Ia menambahkan harus ada pemisahan yang jelas antara makanan halal dan tak halal. Dengan demikian, wisatawan tidak lagi ragu dalam membelanjakan uangnya. Dengan standar higienitas yang tinggi, wisatawan juga leluasa mencoba beraneka ragam masakan tradisional, tanpa khawatir sakit perut. “Pariwisata kuliner harus bisa membawa kenangan, bukan penyakit,” ujar Firman.
Ketua Lembaga Penelitian Informasi Pariwisata, Dayat Muliha, menerangkan perbaikan sertifikasi halal bisa meningkatkan jumlah wisatawan dari Timur Tengah yang rata-rata berbelanja per kunjungan mencapai US$ 2.000 atau sekitar Rp 18 juta.

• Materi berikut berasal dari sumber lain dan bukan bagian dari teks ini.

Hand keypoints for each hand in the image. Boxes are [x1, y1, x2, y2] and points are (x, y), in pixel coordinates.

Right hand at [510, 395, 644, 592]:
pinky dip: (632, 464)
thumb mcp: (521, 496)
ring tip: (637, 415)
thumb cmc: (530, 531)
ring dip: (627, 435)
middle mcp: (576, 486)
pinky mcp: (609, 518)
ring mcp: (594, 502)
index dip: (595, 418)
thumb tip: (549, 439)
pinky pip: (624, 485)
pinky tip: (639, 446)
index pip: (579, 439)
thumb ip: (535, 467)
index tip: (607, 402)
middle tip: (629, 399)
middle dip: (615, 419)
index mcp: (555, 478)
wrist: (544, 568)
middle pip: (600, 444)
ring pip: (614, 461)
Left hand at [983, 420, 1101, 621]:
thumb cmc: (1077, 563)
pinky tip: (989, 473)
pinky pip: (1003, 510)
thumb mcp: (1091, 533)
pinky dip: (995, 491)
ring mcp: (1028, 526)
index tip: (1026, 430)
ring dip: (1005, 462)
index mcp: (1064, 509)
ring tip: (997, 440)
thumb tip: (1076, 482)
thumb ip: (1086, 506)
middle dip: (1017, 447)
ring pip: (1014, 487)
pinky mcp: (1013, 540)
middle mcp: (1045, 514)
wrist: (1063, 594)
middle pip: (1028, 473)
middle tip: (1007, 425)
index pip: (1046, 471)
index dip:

Dayat mencontohkan Malaysia, yang bisa lebih banyak menarik wisatawan dari kawasan Timur Tengah karena memiliki pemisahan makanan halal dan nonhalal yang jelas. “Kalau dengan kejelasan halal bisa menambah 1.000 wisatawan Timur Tengah, uang masuk ke negara turut bertambah US$ 2 juta,” tutur Dayat.
Ketua Komisi Tetap Makanan, Minuman dan Tembakau Kamar Dagang dan Industri, Thomas Dharmawan, mengatakan higienitas menjadi isu penting yang mempengaruhi industri makanan internasional saat ini. "Tidak hanya cara masak dan kemasannya, tetapi sampai komponen terkecilnya harus diperhatikan,” kata dia.
Delegasi Uni Eropa untuk Indonesia, Mienna Piekkari, menambahkan standar yang diberlakukan swasta (nonpemerintah) seperti sertifikat mempengaruhi industri makanan internasional, tidak hanya di Eropa melainkan seluruh dunia. “Organisasi Perdagangan Dunia (WTO) bahkan mulai membahasnya,” ujar Mienna.